--- ENTRIES SUPPLIED ---

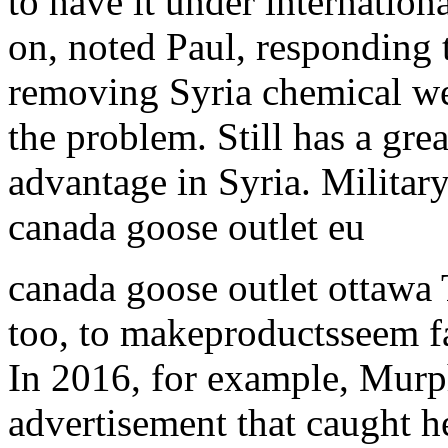
to have it under internationa
on, noted Paul, responding 
removing Syria chemical we
the problem. Still has a gr
advantage in Syria. Military
canada goose outlet eu
canada goose outlet ottawa 
too, to makeproductsseem fa
In 2016, for example, Murp
advertisement that caught 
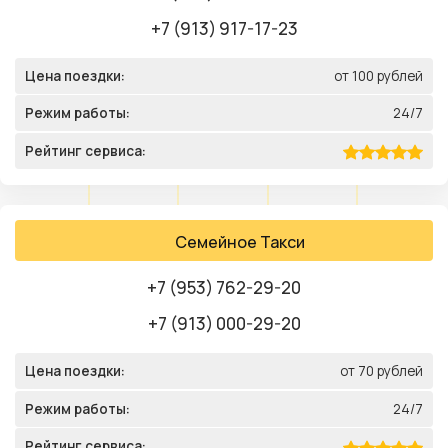
+7 (913) 917-17-23
Цена поездки:
от 100 рублей
Режим работы:
24/7
Рейтинг сервиса:
Семейное Такси
+7 (953) 762-29-20
+7 (913) 000-29-20
Цена поездки:
от 70 рублей
Режим работы:
24/7
Рейтинг сервиса:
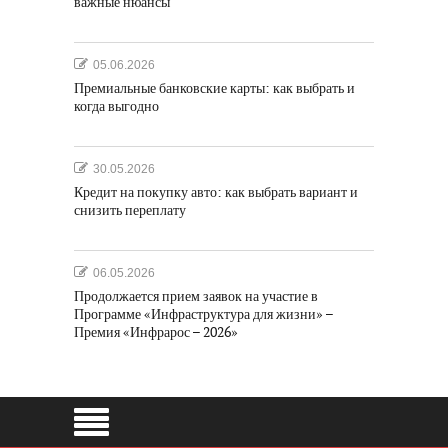
важные нюансы
05.06.2026
Премиальные банковские карты: как выбрать и
когда выгодно
30.05.2026
Кредит на покупку авто: как выбрать вариант и
снизить переплату
06.05.2026
Продолжается прием заявок на участие в
Программе «Инфраструктура для жизни» –
Премия «Инфрарос – 2026»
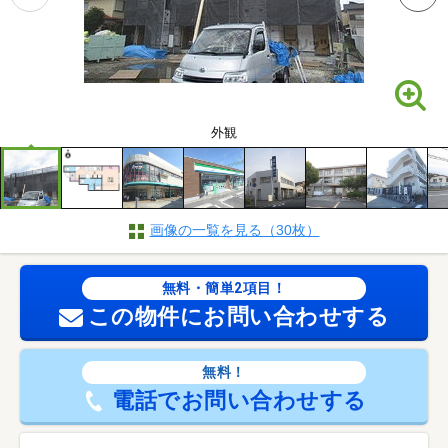
外観
画像の一覧を見る（30枚）
無料・簡単2項目！
この物件にお問い合わせする
無料！
電話でお問い合わせする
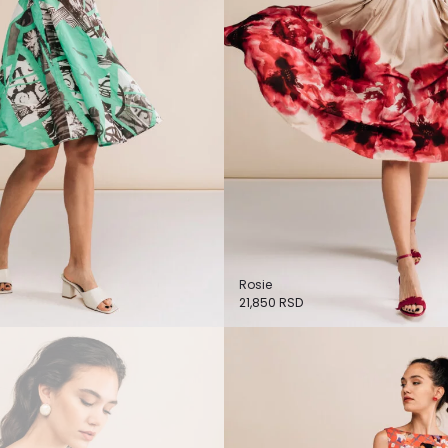
Rosie
21,850
RSD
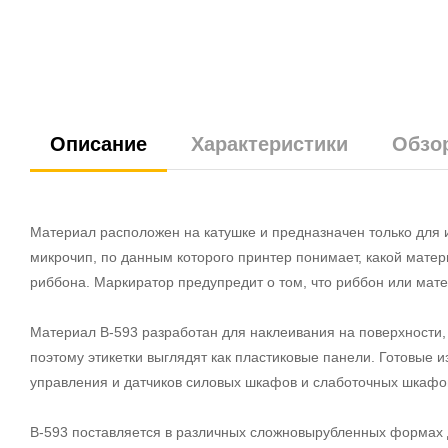
Описание
Характеристики
Обзо
Материал расположен на катушке и предназначен только для 
микрочип, по данным которого принтер понимает, какой мате
риббона. Маркиратор предупредит о том, что риббон или мате
Материал В-593 разработан для наклеивания на поверхности,
поэтому этикетки выглядят как пластиковые панели. Готовые
управления и датчиков силовых шкафов и слаботочных шкафов
В-593 поставляется в различных сложновырубленных формах д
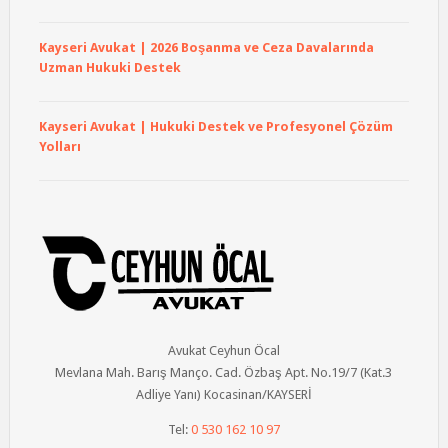
Kayseri Avukat | 2026 Boşanma ve Ceza Davalarında
Uzman Hukuki Destek
Kayseri Avukat | Hukuki Destek ve Profesyonel Çözüm
Yolları
Avukat Ceyhun Öcal
Mevlana Mah. Barış Manço. Cad. Özbaş Apt. No.19/7 (Kat.3
Adliye Yanı) Kocasinan/KAYSERİ
Tel:
0 530 162 10 97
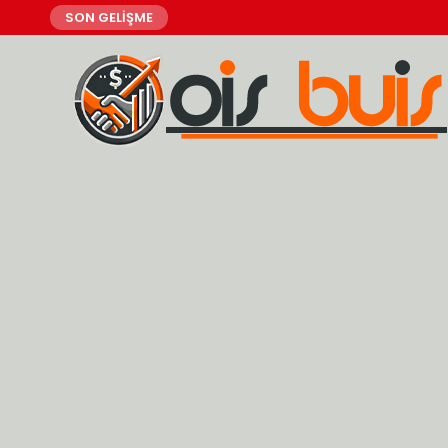
SON GELİŞME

---

Recast the part of the entries that opens with the line containing "важные нюансы" and closes with the line containing "電話でお問い合わせする" as a Markdown table with the columns "No." and "Line," giving each line its own row and leaving out blank lines and pictures.

| No. | Line |
|---|---|
| 1 | важные нюансы |
| 2 | 05.06.2026 |
| 3 | Премиальные банковские карты: как выбрать и |
| 4 | когда выгодно |
| 5 | 30.05.2026 |
| 6 | Кредит на покупку авто: как выбрать вариант и |
| 7 | снизить переплату |
| 8 | 06.05.2026 |
| 9 | Продолжается прием заявок на участие в |
| 10 | Программе «Инфраструктура для жизни» – |
| 11 | Премия «Инфрарос – 2026» |
| 12 | 外観 |
| 13 | 画像の一覧を見る（30枚） |
| 14 | 無料・簡単2項目！ |
| 15 | この物件にお問い合わせする |
| 16 | 無料！ |
| 17 | 電話でお問い合わせする |